A assombrosa tumba construída para abrigar zumbis na Alemanha
Na Alemanha, foi descoberta uma tumba assombrosa da Idade do Bronze Inicial construída para abrigar possíveis "zumbis"; entenda!

Hoje em dia, o imaginário coletivo possui criaturas malignas das mais variadas, e com todos os tipos de peculiaridades que variam de acordo com a época ou suas histórias de origem. Por exemplo, há séculos existem incontáveis histórias de bruxas, que vão desde mulheres sábias e que conheciam as propriedades medicinais e até “mágicas” de diferentes plantas, até aquelas que realizam sacrifícios e fazem pactos com criaturas ainda mais sombrias em troca de algo.

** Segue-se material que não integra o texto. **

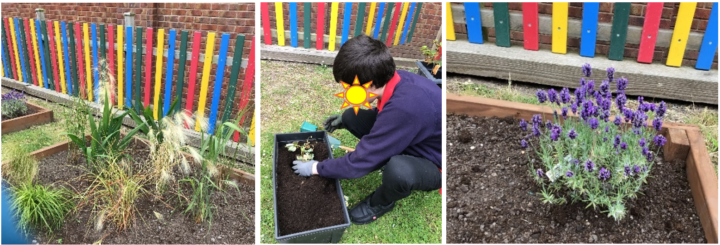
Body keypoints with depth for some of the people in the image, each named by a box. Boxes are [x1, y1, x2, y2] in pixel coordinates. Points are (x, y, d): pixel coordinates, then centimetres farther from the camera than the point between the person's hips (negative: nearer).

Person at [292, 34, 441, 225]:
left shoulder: (404, 107, -39)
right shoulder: (394, 79, -14)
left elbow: (359, 162, -29)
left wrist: (316, 168, -13)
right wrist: (345, 121, 3)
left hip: (435, 164, -7)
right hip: (417, 139, 7)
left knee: (398, 170, -40)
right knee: (352, 117, -6)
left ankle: (381, 202, -4)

Há também várias histórias de lobisomens, vampiros — que vão desde o Drácula de Bram Stoker, passando por Nosferatu e até Crepúsculo —, possessões demoníacas e, é claro, um tropo bastante recorrente dos filmes de terror e de lendas há séculos, zumbis.
Hoje, essas criaturas morto-vivas são lembradas principalmente por franquias de games como ‘Resident Evil’ e ‘The Last of Us’, séries como ‘The Walking Dead‘, ou filmes como ‘Guerra Mundial Z’ e ‘O Retorno dos Mortos-Vivos’. No entanto, o imaginário de uma pessoa que morreu retornando à vida para prejudicar de maneira brutal aqueles que ainda estão vivos já existe há séculos, se não milênios; o que pode ser identificado, por exemplo, em uma sepultura da Idade do Bronze descoberta na Alemanha. Confira!
Tumba de zumbi
Arqueólogos na Alemanha fizeram uma descoberta fascinante que lança luz sobre as práticas funerárias e superstições dos povos da Idade do Bronze. Uma sepultura, datada de aproximadamente 4.200 anos, foi encontrada em Oppin, no estado da Saxônia-Anhalt, revelando evidências de estratégias utilizadas para garantir que os mortos permanecessem em suas tumbas, longe dos vivos — ou seja, os contendo caso se tornassem espécies de zumbis.
De acordo com um comunicado divulgado pelo Escritório Estadual de Gestão do Patrimônio e Arqueologia da Saxônia-Anhalt, a sepultura continha o corpo de um homem de meia-idade, cujas pernas estavam fixadas por uma enorme pedra, medindo cerca de 1 metro e meio de comprimento e 0,5 metro de largura. Com uma espessura de cerca de 10 centímetros, o peso do bloco de pedra teria sido considerável.
“Deve-se presumir que a pedra foi colocada ali por um motivo,” afirmou uma declaração traduzida do escritório. “Possivelmente para reter o morto na sepultura e impedir que ele retornasse.”

Medo dos mortos
A sepultura é associada à cultura dos Copos Bell, um povo que habitou a região no final do período Neolítico e início da Idade do Bronze (cerca de 2.800 a.C.). Embora haja pouca documentação sobre essa cultura, a descoberta pode fornecer novas percepções sobre as crenças supersticiosas da época.
Susanne Friederich, arqueóloga e gerente do projeto de escavação, comentou à revista Newsweek: “Sabemos que já na Idade da Pedra as pessoas temiam os mortos-vivos. Naquela época, acreditava-se que os mortos às vezes tentavam se libertar de seus túmulos. Às vezes, os mortos eram colocados de bruços. Se o morto fosse deitado de bruços, ele afundaria cada vez mais em vez de alcançar a superfície.” Em certos casos, além dessa posição, foram encontrados restos mortais com lanças atravessando o torso, reforçando a segurança das sepulturas.
A análise da tumba revelou que estava vazia, exceto pelo corpo do homem encontrado em posição fetal e inclinado para o lado. O grande bloco de pedra mantinha suas pernas presas ao solo — indicando que não era necessário o uso adicional da lança neste caso, repercute o site Popular Mechanics.
A crença em seres zumbificados capazes de causar angústia aos vivos permeou diversas culturas ao longo da história. A descoberta da sepultura antiga reforça como essas ideias eram profundamente enraizadas nas sociedades passadas e destaca a importância atribuída a objetos como blocos de pedra na proteção contra ameaças imaginárias provenientes dos mortos.